Friday, August 12, 2011

Kecap terong: Indonesian eggplant with sweet soy sauce

This dish is inspired by Maya, who will probably not eat it.   When she tastes it, she will probably say "it is too sweet, and I am kind of off eggplant."  But we are having it because of what I call the Maya principle, which is that you get to make and eat what you want when you are at home.  When you are in a restaurant, you eat their cuisine. (I am talking about the ethnic restaurants that we usually go to, and not what Maya used to call "exotic" places like IHOP.) You eat Turkish food in a Turkish restaurant, Mexican food in a Mexican restaurant, and Galitzianer food in a Galitzianer restaurant.  My inclination at home is to try and prepare an ethnically and regionally consistent meal (themed to the headlines if possible) but over time, Maya has worn me down and convinced me that I don't have to do that.  We had a bumper crop of eggplants from our CSA so tonight for Shabbat dinner with our farkashert Jambalaya (recipe to follow soon, I promise) we are having Indonesian eggplant with sweet soy sauce.  We were going to have it South Indian style (I thought that the spicy peanut sauce would bring a certain harmony to the Southern main dish) but that seems to contravene the Maya principle a bit.  Besides, the Indonesian variety has a much smaller calorie/Points impact (btw I am back on Weight Watchers, another reason I have been posting less) so it seemed like a better choice.  Like the Southern Indian version, it is adapted from Julie Sanhi's Moghul Microwave.
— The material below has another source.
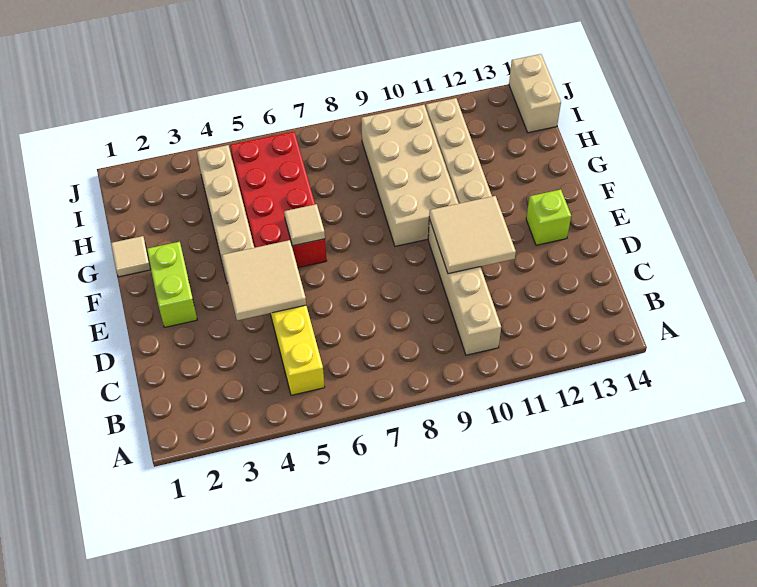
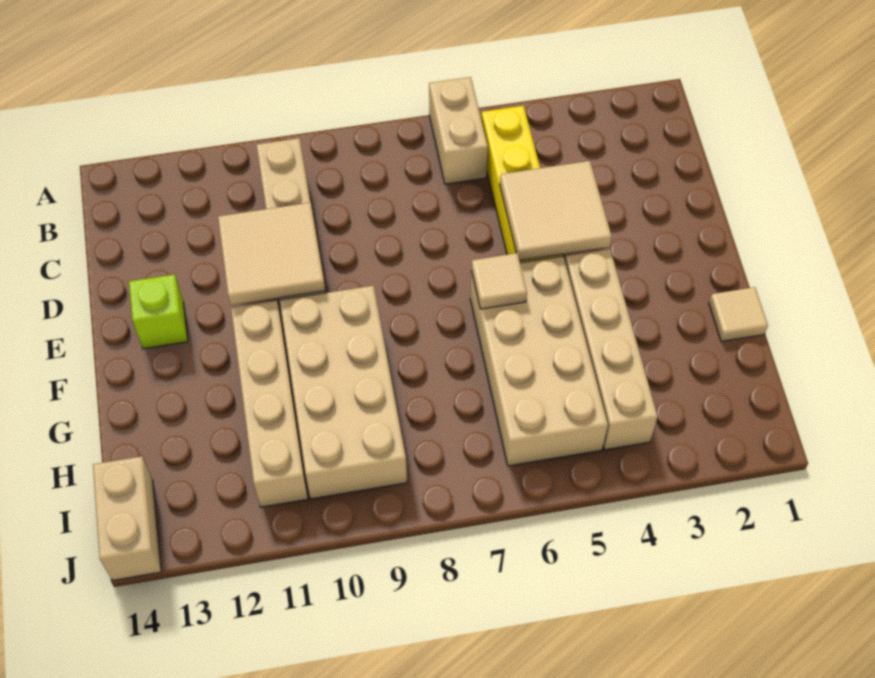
none -> tan 1x2 brick [429,77,488,184]
lime 1x2 brick [147,242,197,327] -> none
red 2x4 brick [230,132,327,268] -> tan 2x4 brick [470,256,608,466]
Eggplants do very nicely in microwaves.

Kecap terong:  Indonesian eggplant in sweet soy sauce

  • 1 to 1.5 pounds eggplants, ideally the long thin Asian ones, if not a regular one will do
  • 2 medium onions
  • 1 tablespoon oil
  • 1/2 teaspoon freshly ground black pepper
  • 1/2 teaspoon freshly ground black pepper
  • 1/4 teaspoon ground mace
  • 3 tablespoons kecap manis (Indonesian sweet soy sauce -- you may substitute 5 teaspoons soy sauce and 4 teaspoons sugar)
  • 1 teaspoon soy sauce or Bragg's aminos
  • 1 tablespoon fresh lime juice
  • 1-2 fresh red chili peppers

  1. If using Asian eggplants, cut into 1/2 inch thick slices.  If using a regular large eggplant, cut into quarters the long way and then into slices.
  2. Quarter the onions and slice.
  3. Mix together the spices in one dish, and the soy sauces and lime juice in an other.
  4. Heat oil for 2 minutes in a 2-3 quart microwave-safe casserole.
  5. Remove casserole from the microwave, toss the eggplants and onions with the oil.  Sprinkle with the spices and toss again.  
  6. Cover with a piece of paper towel and zap for 4-5 minutes.  Time is difficult to determine since it is a function of the power of the microwave, the shape of the dish, and the density of the eggplants.  It is also a function of the preference of the diners.  My wife likes her eggplants very tender, so I tend to cook for the longer time period.
  7. Removed from the oven, and pour over the liquids.  Add the chilies now, sliced, if you are using them. Cover with the casserole lid.
  8. Return to the oven, zap for another 4-5 minutes. 
  9. Leave at least 5 minutes fore serving.  This reheats well, and is ideally served with white rice, but we will be having it with Jambalaya.